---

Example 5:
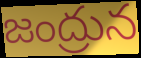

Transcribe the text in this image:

జంద్రున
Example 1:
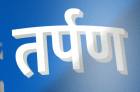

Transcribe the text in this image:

तर्पण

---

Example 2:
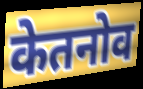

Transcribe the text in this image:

केतनोव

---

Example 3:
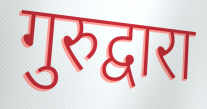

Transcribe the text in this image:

गुरुद्वारा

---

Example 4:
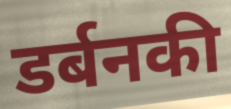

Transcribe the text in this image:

डर्बनकी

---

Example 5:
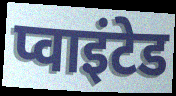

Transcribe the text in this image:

प्वाइंटेड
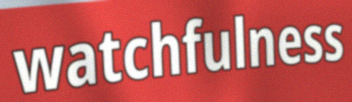
watchfulness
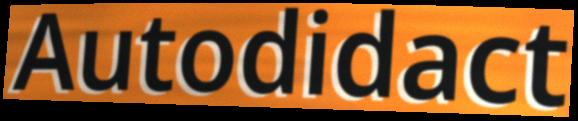
Autodidact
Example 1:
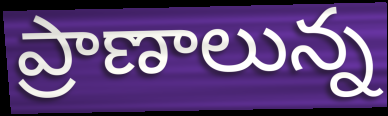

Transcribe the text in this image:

ప్రాణాలున్న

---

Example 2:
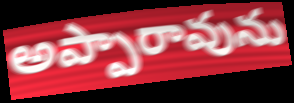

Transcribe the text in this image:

అప్పారావును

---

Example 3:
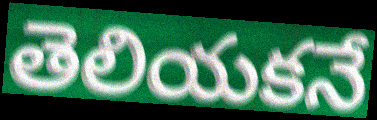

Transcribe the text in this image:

తెలియకనే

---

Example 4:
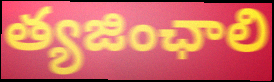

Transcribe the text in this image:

త్యజింఛాలి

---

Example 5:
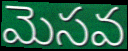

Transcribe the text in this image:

మెసవ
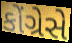
કોંગ્રેસે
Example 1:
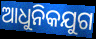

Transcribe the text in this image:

ଆଧୁନିକଯୁଗ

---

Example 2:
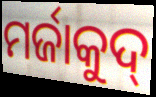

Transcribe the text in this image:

ମର୍ଜାକୁଦ୍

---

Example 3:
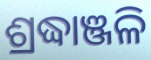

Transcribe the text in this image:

ଶ୍ରଦ୍ଧାଞ୍ଜଳି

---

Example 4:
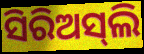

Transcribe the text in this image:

ସିରିଅସ୍‌ଲି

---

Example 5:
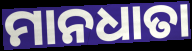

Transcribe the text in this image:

ମାନଧାତା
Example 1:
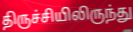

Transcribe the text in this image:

திருச்சியிலிருந்து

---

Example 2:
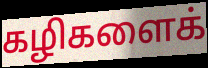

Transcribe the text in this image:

கழிகளைக்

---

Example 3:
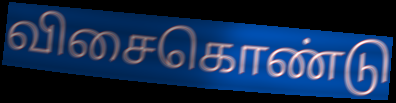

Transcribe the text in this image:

விசைகொண்டு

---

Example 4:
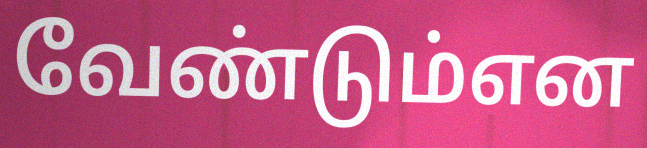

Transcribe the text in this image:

வேண்டும்என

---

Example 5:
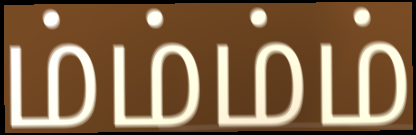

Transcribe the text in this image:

ம்ம்ம்ம்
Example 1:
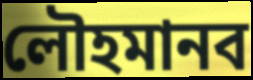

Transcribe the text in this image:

লৌহমানব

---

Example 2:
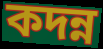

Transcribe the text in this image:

কদন্ন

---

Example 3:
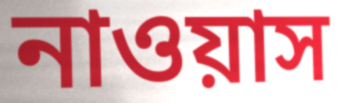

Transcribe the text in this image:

নাওয়াস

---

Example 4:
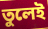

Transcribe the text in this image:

তুলেই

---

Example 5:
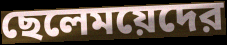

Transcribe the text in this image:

ছেলেময়েদের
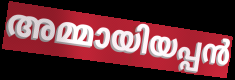
അമ്മായിയപ്പൻ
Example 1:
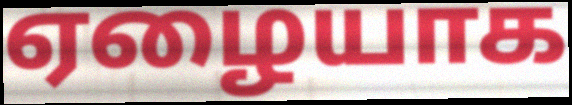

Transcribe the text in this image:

ஏழையாக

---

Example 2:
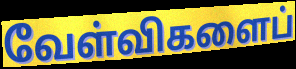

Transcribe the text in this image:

வேள்விகளைப்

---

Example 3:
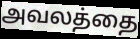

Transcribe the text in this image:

அவலத்தை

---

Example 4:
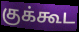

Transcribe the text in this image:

குக்கூட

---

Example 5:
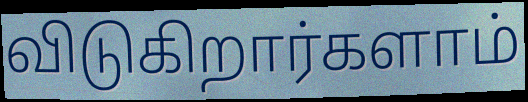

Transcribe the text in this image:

விடுகிறார்களாம்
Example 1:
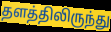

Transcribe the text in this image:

தளத்திலிருந்து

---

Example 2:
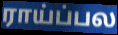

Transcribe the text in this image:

ராய்ப்பல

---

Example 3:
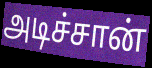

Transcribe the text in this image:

அடிச்சான்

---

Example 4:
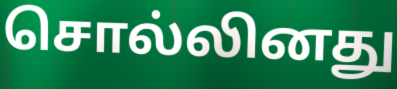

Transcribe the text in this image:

சொல்லினது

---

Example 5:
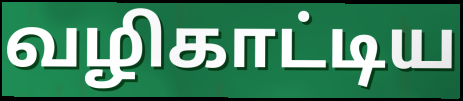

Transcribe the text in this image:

வழிகாட்டிய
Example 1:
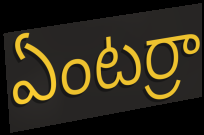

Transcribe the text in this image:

ఏంటర్రా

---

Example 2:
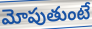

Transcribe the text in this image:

మోపుతుంటే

DO THIS: Please recast all of the data above as a JSON list of strings, one string per line, skipping blank lines. Leave the pictures out of your answer.

OUTPUT OF THE TASK:
[
  "---",
  "Example 5:",
  "Transcribe the text in this image:",
  "జంద్రున",
  "Example 1:",
  "Transcribe the text in this image:",
  "तर्पण",
  "---",
  "Example 2:",
  "Transcribe the text in this image:",
  "केतनोव",
  "---",
  "Example 3:",
  "Transcribe the text in this image:",
  "गुरुद्वारा",
  "---",
  "Example 4:",
  "Transcribe the text in this image:",
  "डर्बनकी",
  "---",
  "Example 5:",
  "Transcribe the text in this image:",
  "प्वाइंटेड",
  "watchfulness",
  "Autodidact",
  "Example 1:",
  "Transcribe the text in this image:",
  "ప్రాణాలున్న",
  "---",
  "Example 2:",
  "Transcribe the text in this image:",
  "అప్పారావును",
  "---",
  "Example 3:",
  "Transcribe the text in this image:",
  "తెలియకనే",
  "---",
  "Example 4:",
  "Transcribe the text in this image:",
  "త్యజింఛాలి",
  "---",
  "Example 5:",
  "Transcribe the text in this image:",
  "మెసవ",
  "કોંગ્રેસે",
  "Example 1:",
  "Transcribe the text in this image:",
  "ଆଧୁନିକଯୁଗ",
  "---",
  "Example 2:",
  "Transcribe the text in this image:",
  "ମର୍ଜାକୁଦ୍",
  "---",
  "Example 3:",
  "Transcribe the text in this image:",
  "ଶ୍ରଦ୍ଧାଞ୍ଜଳି",
  "---",
  "Example 4:",
  "Transcribe the text in this image:",
  "ସିରିଅସ୍‌ଲି",
  "---",
  "Example 5:",
  "Transcribe the text in this image:",
  "ମାନଧାତା",
  "Example 1:",
  "Transcribe the text in this image:",
  "திருச்சியிலிருந்து",
  "---",
  "Example 2:",
  "Transcribe the text in this image:",
  "கழிகளைக்",
  "---",
  "Example 3:",
  "Transcribe the text in this image:",
  "விசைகொண்டு",
  "---",
  "Example 4:",
  "Transcribe the text in this image:",
  "வேண்டும்என",
  "---",
  "Example 5:",
  "Transcribe the text in this image:",
  "ம்ம்ம்ம்",
  "Example 1:",
  "Transcribe the text in this image:",
  "লৌহমানব",
  "---",
  "Example 2:",
  "Transcribe the text in this image:",
  "কদন্ন",
  "---",
  "Example 3:",
  "Transcribe the text in this image:",
  "নাওয়াস",
  "---",
  "Example 4:",
  "Transcribe the text in this image:",
  "তুলেই",
  "---",
  "Example 5:",
  "Transcribe the text in this image:",
  "ছেলেময়েদের",
  "അമ്മായിയപ്പൻ",
  "Example 1:",
  "Transcribe the text in this image:",
  "ஏழையாக",
  "---",
  "Example 2:",
  "Transcribe the text in this image:",
  "வேள்விகளைப்",
  "---",
  "Example 3:",
  "Transcribe the text in this image:",
  "அவலத்தை",
  "---",
  "Example 4:",
  "Transcribe the text in this image:",
  "குக்கூட",
  "---",
  "Example 5:",
  "Transcribe the text in this image:",
  "விடுகிறார்களாம்",
  "Example 1:",
  "Transcribe the text in this image:",
  "தளத்திலிருந்து",
  "---",
  "Example 2:",
  "Transcribe the text in this image:",
  "ராய்ப்பல",
  "---",
  "Example 3:",
  "Transcribe the text in this image:",
  "அடிச்சான்",
  "---",
  "Example 4:",
  "Transcribe the text in this image:",
  "சொல்லினது",
  "---",
  "Example 5:",
  "Transcribe the text in this image:",
  "வழிகாட்டிய",
  "Example 1:",
  "Transcribe the text in this image:",
  "ఏంటర్రా",
  "---",
  "Example 2:",
  "Transcribe the text in this image:",
  "మోపుతుంటే"
]